"I think it will all come right now, mother; I do indeed. Put the necklet away, and Ray will tell you all about it. I wish—I wish I did not feel so giddy," she said, as she tried to rise.
"Don't try to get up, my darling—my dear child," her mother said. "O Salome! what should I do without you? Stevens is gone for a cup of hot coffee, and you must lie still."
"Put the necklet back into the dressing-case, mother," Salome repeated. "No one but you and I need ever know. Is it not odd I tremble so? I suppose I must lie quiet to-day."
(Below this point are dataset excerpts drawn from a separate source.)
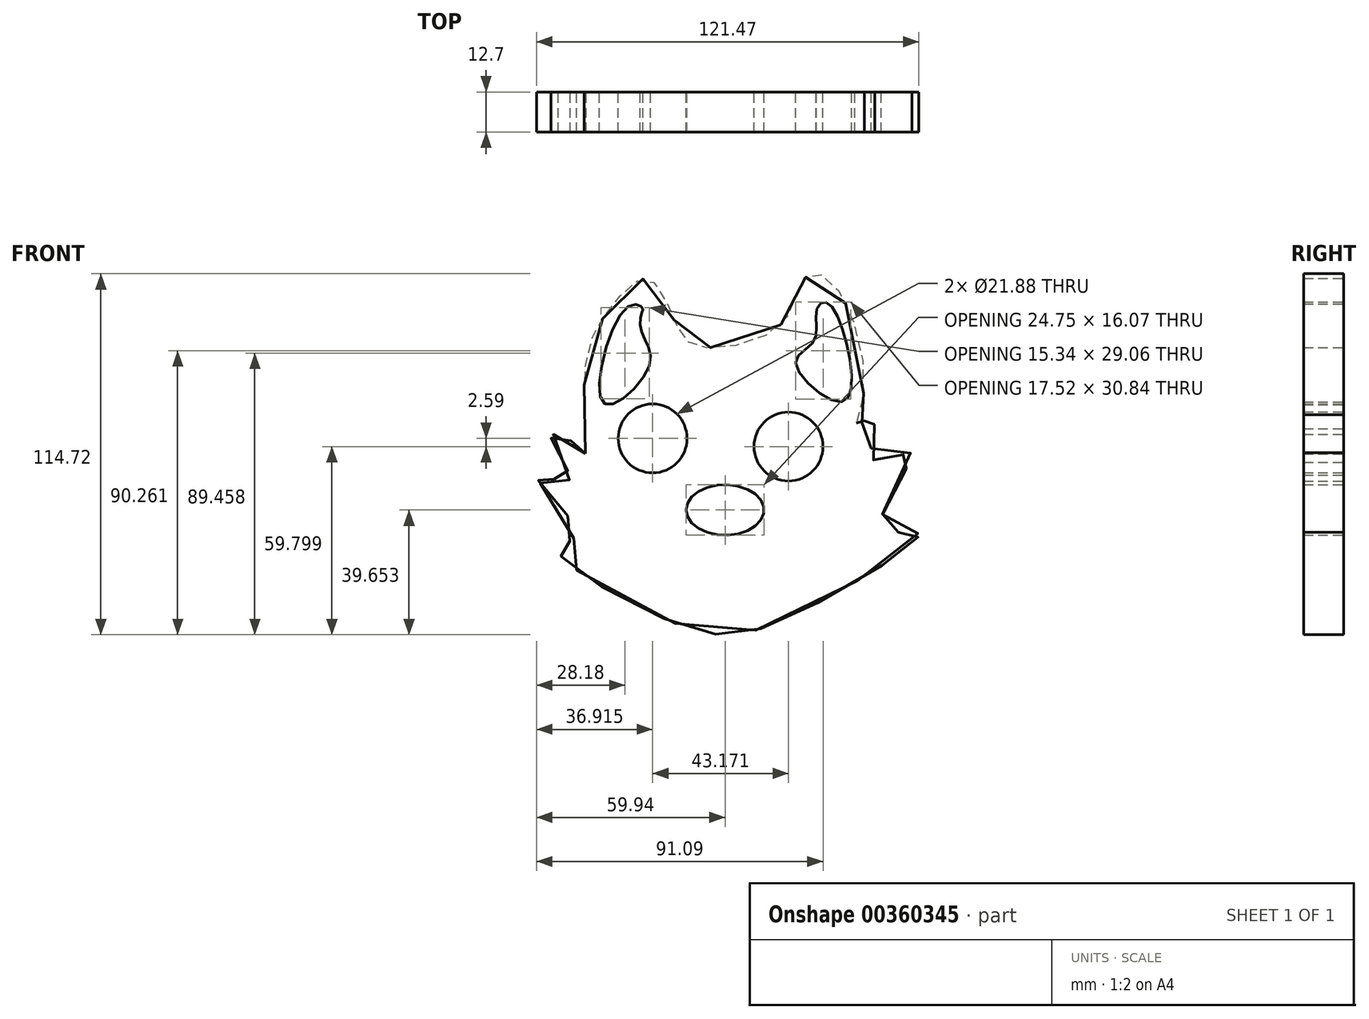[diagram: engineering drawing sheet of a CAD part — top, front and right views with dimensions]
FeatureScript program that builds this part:
annotation { "Feature Type Name" : "Feature", "Feature Type Description" : "" }
export const myFeature = defineFeature(function(context is Context, id is Id, definition is map)
    precondition{}
    {
        {
            var Q0;
            Q0=qCreatedBy(makeId("Front.planeOp"),FACE);
            var sketch = newSketch(context, id + "F0", { "sketchPlane" : qUnion([Q0])});
            skPoint(sketch, "E0", {"position": v(-44.4, 11.02) * mm});
            skPoint(sketch, "E1", {"position": v(-44.4, 38.57) * mm});
            skPoint(sketch, "E2", {"position": v(-35.98, 57.85) * mm});
            skPoint(sketch, "E3", {"position": v(-24.46, 66.48) * mm});
            skPoint(sketch, "E4", {"position": v(-15.54, 52.1) * mm});
            skFitSpline(sketch, "E5", {"points": [v(-44.4, 11.02) * mm, v(-44.4, 38.57) * mm, v(-35.98, 57.85) * mm, v(-24.46, 66.48) * mm, v(-15.54, 52.1) * mm, v(-8.15, 45.01) * mm, v(17.84, 52.1) * mm, v(25.04, 66.48) * mm, v(32.8, 66.48) * mm, v(44.03, 30.5) * mm, v(41.59, 19.05) * mm, v(47.2, 23.31) * mm, v(47.49, 8.63) * mm, v(59.29, 11.02) * mm, v(49.8, -12.09) * mm, v(61.3, -14.4) * mm, v(21.02, -40.63) * mm, v(-15.54, -43.02) * mm, v(-52.96, -19) * mm, v(-47.2, -14.4) * mm, v(-59.86, 4.03) * mm, v(-49.5, 2.6) * mm, v(-55.26, 16.4) * mm, v(-47.2, 13.81) * mm, v(-44.4, 11.02) * mm]});
            skCircle(sketch, "E6", {"center": v(20.15, 13.24) * mm, "radius": 10.94 * mm});
            skEllipse(sketch, "E7", {"center": v(0, -6.9) * mm, "majorRadius": 12.38 * mm, "minorRadius": 8.03 * mm, "majorAxis": v(-1, 0)});
            skFitSpline(sketch, "E8", {"points": [v(-24.1, 38.89) * mm, v(-26.48, 49.5) * mm, v(-26.48, 55.55) * mm, v(-26.2, 57.27) * mm, v(-31.08, 57.56) * mm, v(-38.57, 27.05) * mm, v(-24.1, 38.89) * mm]});
            skFitSpline(sketch, "E9", {"points": [v(22.39, 39.89) * mm, v(28.2, 46.62) * mm, v(29.07, 56.7) * mm, v(32.23, 59) * mm, v(39.72, 40.3) * mm, v(36.64, 27.39) * mm, v(22.39, 39.89) * mm]});
            skLineSegment(sketch, "E10", {"start": v(0, -14.94) * mm, "end": v(0, -27.63) * mm});
            skPoint(sketch, "E10.endSnap0", {"position": v(0, -14.94) * mm});
            skPoint(sketch, "E11", {"position": v(0, -27.63) * mm});
            skPoint(sketch, "E12", {"position": v(-11.8, -29.93) * mm});
            skPoint(sketch, "E13", {"position": v(-20.43, -21.3) * mm});
            skPoint(sketch, "E14", {"position": v(16.12, -21.87) * mm});
            skPoint(sketch, "E15", {"position": v(11.8, -32.23) * mm});
            skLineSegment(sketch, "E16", {"start": v(-24.46, -32.23) * mm, "end": v(-20.43, -27.63) * mm});
            skLineSegment(sketch, "E17", {"start": v(-20.43, -27.63) * mm, "end": v(-11.8, -40.63) * mm});
            skLineSegment(sketch, "E18", {"start": v(-11.8, -40.63) * mm, "end": v(0, -27.63) * mm});
            skLineSegment(sketch, "E19", {"start": v(0, -27.63) * mm, "end": v(11.8, -40.63) * mm});
            skLineSegment(sketch, "E20", {"start": v(11.8, -40.63) * mm, "end": v(18.7, -29.93) * mm});
            skLineSegment(sketch, "E21", {"start": v(23.89, -32.23) * mm, "end": v(18.7, -29.93) * mm});
            skCircle(sketch, "E22", {"center": v(-23.02, 15.83) * mm, "radius": 10.94 * mm});
            skSolve(sketch);
        }
        {
            var Q0;
            {var subQ0=sQuery(id+"F0.wireOp",EDGE,"E5");var subQ1=sQuery(id+"F0.wireOp",EDGE,"v4SeKJOA-A7Ss-Yav9-KnFC-fF1g7yY14pvq");var subQ2=makeQuery(id+"F0.imprint","INTERSECT",VERTEX,{"disambiguationData":[OD(0.0)],"derivedFrom":[subQ1,subQ0]});Q0=makeQuery(id+"F0.imprint","IMPRINT",FACE,{"disambiguationData":[TD([[makeQuery(id+"F0.imprint","IMPRINT",EDGE,{"disambiguationData":[TD([[subQ2,1.0]])],"derivedFrom":subQ1}),1.0]])]});}
            var Q1;
            {var subQ0=sQuery(id+"F0.wireOp",EDGE,"E5");var subQ1=sQuery(id+"F0.wireOp",EDGE,"v4SeKJOA-A7Ss-Yav9-KnFC-fF1g7yY14pvq");var subQ2=makeQuery(id+"F0.imprint","INTERSECT",VERTEX,{"disambiguationData":[OD(2.0)],"derivedFrom":[subQ1,subQ0]});Q1=makeQuery(id+"F0.imprint","IMPRINT",FACE,{"disambiguationData":[TD([[makeQuery(id+"F0.imprint","IMPRINT",EDGE,{"disambiguationData":[TD([[subQ2,-1.0]])],"derivedFrom":subQ1}),1.0]])]});}
            var Q2;
            {var subQ0=sQuery(id+"F0.wireOp",EDGE,"E5");var subQ1=sQuery(id+"F0.wireOp",EDGE,"v4SeKJOA-A7Ss-Yav9-KnFC-fF1g7yY14pvq");var subQ2=makeQuery(id+"F0.imprint","INTERSECT",VERTEX,{"disambiguationData":[OD(4.0)],"derivedFrom":[subQ1,subQ0]});Q2=makeQuery(id+"F0.imprint","IMPRINT",FACE,{"disambiguationData":[TD([[makeQuery(id+"F0.imprint","IMPRINT",EDGE,{"disambiguationData":[TD([[subQ2,-1.0]])],"derivedFrom":subQ1}),1.0]])]});}
            var Q3;
            {var subQ0=sQuery(id+"F0.wireOp",EDGE,"E5");var subQ1=sQuery(id+"F0.wireOp",EDGE,"v4SeKJOA-A7Ss-Yav9-KnFC-fF1g7yY14pvq");var subQ2=makeQuery(id+"F0.imprint","INTERSECT",VERTEX,{"disambiguationData":[OD(5.0)],"derivedFrom":[subQ1,subQ0]});Q3=makeQuery(id+"F0.imprint","IMPRINT",FACE,{"disambiguationData":[TD([[makeQuery(id+"F0.imprint","IMPRINT",EDGE,{"disambiguationData":[TD([[subQ2,-1.0]])],"derivedFrom":subQ1}),-1.0]])]});}
            var Q4;
            {var subQ0=sQuery(id+"F0.wireOp",EDGE,"E5");var subQ1=sQuery(id+"F0.wireOp",EDGE,"v4SeKJOA-A7Ss-Yav9-KnFC-fF1g7yY14pvq");var subQ2=makeQuery(id+"F0.imprint","INTERSECT",VERTEX,{"disambiguationData":[OD(6.0)],"derivedFrom":[subQ1,subQ0]});Q4=makeQuery(id+"F0.imprint","IMPRINT",FACE,{"disambiguationData":[TD([[makeQuery(id+"F0.imprint","IMPRINT",EDGE,{"disambiguationData":[TD([[subQ2,-1.0]])],"derivedFrom":subQ1}),1.0]])]});}
            var Q5;
            {var subQ0=sQuery(id+"F0.wireOp",EDGE,"E5");var subQ1=sQuery(id+"F0.wireOp",EDGE,"v4SeKJOA-A7Ss-Yav9-KnFC-fF1g7yY14pvq");var subQ2=makeQuery(id+"F0.imprint","INTERSECT",VERTEX,{"disambiguationData":[OD(7.0)],"derivedFrom":[subQ1,subQ0]});Q5=makeQuery(id+"F0.imprint","IMPRINT",FACE,{"disambiguationData":[TD([[makeQuery(id+"F0.imprint","IMPRINT",EDGE,{"disambiguationData":[TD([[subQ2,-1.0]])],"derivedFrom":subQ1}),-1.0]])]});}
            var Q6;
            {var subQ0=sQuery(id+"F0.wireOp",EDGE,"E5");var subQ1=sQuery(id+"F0.wireOp",EDGE,"v4SeKJOA-A7Ss-Yav9-KnFC-fF1g7yY14pvq");var subQ2=makeQuery(id+"F0.imprint","INTERSECT",VERTEX,{"disambiguationData":[OD(8.0)],"derivedFrom":[subQ1,subQ0]});Q6=makeQuery(id+"F0.imprint","IMPRINT",FACE,{"disambiguationData":[TD([[makeQuery(id+"F0.imprint","IMPRINT",EDGE,{"disambiguationData":[TD([[subQ2,-1.0]])],"derivedFrom":subQ1}),1.0]])]});}
            var Q7;
            {var subQ0=sQuery(id+"F0.wireOp",EDGE,"E5");var subQ1=sQuery(id+"F0.wireOp",EDGE,"v4SeKJOA-A7Ss-Yav9-KnFC-fF1g7yY14pvq");var subQ2=makeQuery(id+"F0.imprint","INTERSECT",VERTEX,{"disambiguationData":[OD(1.0)],"derivedFrom":[subQ1,subQ0]});Q7=makeQuery(id+"F0.imprint","IMPRINT",FACE,{"disambiguationData":[TD([[makeQuery(id+"F0.imprint","IMPRINT",EDGE,{"disambiguationData":[TD([[subQ2,1.0]])],"derivedFrom":subQ1}),-1.0]])]});}
            var Q8;
            {var subQ0=sQuery(id+"F0.wireOp",EDGE,"E5");var subQ1=sQuery(id+"F0.wireOp",EDGE,"v4SeKJOA-A7Ss-Yav9-KnFC-fF1g7yY14pvq");var subQ2=makeQuery(id+"F0.imprint","INTERSECT",VERTEX,{"disambiguationData":[OD(0.0)],"derivedFrom":[subQ1,subQ0]});Q8=makeQuery(id+"F0.imprint","IMPRINT",FACE,{"disambiguationData":[TD([[makeQuery(id+"F0.imprint","IMPRINT",EDGE,{"disambiguationData":[TD([[subQ2,-1.0]])],"derivedFrom":subQ1}),-1.0]])]});}
            var Q9;
            {var subQ0=sQuery(id+"F0.wireOp",EDGE,"E5");var subQ1=sQuery(id+"F0.wireOp",EDGE,"v4SeKJOA-A7Ss-Yav9-KnFC-fF1g7yY14pvq");var subQ2=makeQuery(id+"F0.imprint","INTERSECT",VERTEX,{"disambiguationData":[OD(3.0)],"derivedFrom":[subQ1,subQ0]});Q9=makeQuery(id+"F0.imprint","IMPRINT",FACE,{"disambiguationData":[TD([[makeQuery(id+"F0.imprint","IMPRINT",EDGE,{"disambiguationData":[TD([[subQ2,-1.0]])],"derivedFrom":subQ1}),-1.0]])]});}
            var Q10;
            Q10=makeQuery(id+"F0.imprint","IMPRINT",FACE,{"disambiguationData":[TD([[makeQuery(id+"F0.imprint","IMPRINT",EDGE,{"derivedFrom":sQuery(id+"F0.wireOp",EDGE,"E6")}),-1.0]])]});
            var Q11;
            {var subQ0=sQuery(id+"F0.wireOp",EDGE,"E5");var subQ1=sQuery(id+"F0.wireOp",EDGE,"v4SeKJOA-A7Ss-Yav9-KnFC-fF1g7yY14pvq");var subQ2=makeQuery(id+"F0.imprint","INTERSECT",VERTEX,{"disambiguationData":[OD(2.0)],"derivedFrom":[subQ1,subQ0]});Q11=makeQuery(id+"FG6cK2f71u9RmBc_0.opExtrude","CAP_FACE",FACE,{"disambiguationData":[OSD([subQ1,subQ0]),TDD([makeQuery(id+"F0.imprint","IMPRINT",EDGE,{"disambiguationData":[TD([[subQ2,-1.0]])],"derivedFrom":subQ1}),makeQuery(id+"F0.imprint","IMPRINT",EDGE,{"disambiguationData":[TD([[subQ2,1.0]])],"derivedFrom":subQ0})])],"isStart":false});}
            var Q12;
            Q12=makeQuery(id+"FG6cK2f71u9RmBc_0.opExtrude","CAP_FACE",FACE,{"disambiguationData":[OSD([sQuery(id+"F0.wireOp",EDGE,"v4SeKJOA-A7Ss-Yav9-KnFC-fF1g7yY14pvq"),sQuery(id+"F0.wireOp",EDGE,"E5"),sQuery(id+"F0.wireOp",EDGE,"E9")])],"isStart":true});
            var Q13;
            {var subQ0=sQuery(id+"F0.wireOp",EDGE,"E5");var subQ1=sQuery(id+"F0.wireOp",EDGE,"v4SeKJOA-A7Ss-Yav9-KnFC-fF1g7yY14pvq");var subQ2=makeQuery(id+"F0.imprint","INTERSECT",VERTEX,{"disambiguationData":[OD(2.0)],"derivedFrom":[subQ1,subQ0]});Q13=makeQuery(id+"FG6cK2f71u9RmBc_0.opExtrude","CAP_FACE",FACE,{"disambiguationData":[OSD([subQ1,subQ0]),TDD([makeQuery(id+"F0.imprint","IMPRINT",EDGE,{"disambiguationData":[TD([[subQ2,-1.0]])],"derivedFrom":subQ1}),makeQuery(id+"F0.imprint","IMPRINT",EDGE,{"disambiguationData":[TD([[subQ2,1.0]])],"derivedFrom":subQ0})])],"isStart":true});}
            var Q14;
            {var subQ0=sQuery(id+"F0.wireOp",EDGE,"E5");var subQ1=sQuery(id+"F0.wireOp",EDGE,"v4SeKJOA-A7Ss-Yav9-KnFC-fF1g7yY14pvq");var subQ2=makeQuery(id+"F0.imprint","INTERSECT",VERTEX,{"disambiguationData":[OD(0.0)],"derivedFrom":[subQ1,subQ0]});Q14=makeQuery(id+"FG6cK2f71u9RmBc_0.opExtrude","CAP_FACE",FACE,{"disambiguationData":[OSD([subQ1,subQ0]),TDD([makeQuery(id+"F0.imprint","IMPRINT",EDGE,{"disambiguationData":[TD([[subQ2,1.0]])],"derivedFrom":subQ1}),makeQuery(id+"F0.imprint","IMPRINT",EDGE,{"disambiguationData":[TD([[subQ2,-1.0]])],"derivedFrom":subQ0})])],"isStart":true});}
            extrude(context, id + "F1", {"entities" : qUnion([Q0, Q1, Q2, Q3, Q4, Q5, Q6, Q7, Q8, Q9, Q10, Q11, Q12, Q13, Q14]), "depth" : 12.7 * mm});
        }
        {
            var Q0;
            Q0=makeQuery(id+"F1.opExtrude","SWEPT_BODY",BODY,{"disambiguationData":[OSD([sQuery(id+"F0.wireOp",EDGE,"v4SeKJOA-A7Ss-Yav9-KnFC-fF1g7yY14pvq"),sQuery(id+"F0.wireOp",EDGE,"E5"),sQuery(id+"F0.wireOp",EDGE,"E6"),sQuery(id+"F0.wireOp",EDGE,"E7"),sQuery(id+"F0.wireOp",EDGE,"E8"),sQuery(id+"F0.wireOp",EDGE,"E9"),sQuery(id+"F0.wireOp",EDGE,"cbd609c7-798e-4a28-b2df-0b23a800b81f"),sQuery(id+"F0.wireOp",EDGE,"E17"),sQuery(id+"F0.wireOp",EDGE,"E20"),sQuery(id+"F0.wireOp",EDGE,"E22")])]});
            deleteBodies(context, id + "F2", {"entities" : qUnion([Q0])});
        }
        {
            var Q0;
            Q0 = qSketchRegion(id + "F0", true);
            extrude(context, id + "F3", {"entities" : qUnion([Q0]), "depth" : 12.7 * mm});
        }
    });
They undressed her and put her to bed; and there, at twelve o'clock, her uncle found her—with her temperature very high, her head aching, and every sign of coming illness, of what nature Dr. Wilton could not then determine.
CHAPTER XVI.
THE CONSEQUENCE.
SALOME'S illness proved to be rheumatic fever. She was in great pain, and often delirious—wandering in thought to her old home and her childhood, and talking incessantly of the emerald necklet and money and debts, and the troubles which had by her brother's selfishness shadowed her young life, and weighed her down prematurely with the sorrows of older people.
Her mother understood but little of these feverish wanderings. But there was one in that house in whose ear his sister's voice rang with a pain which he never felt before.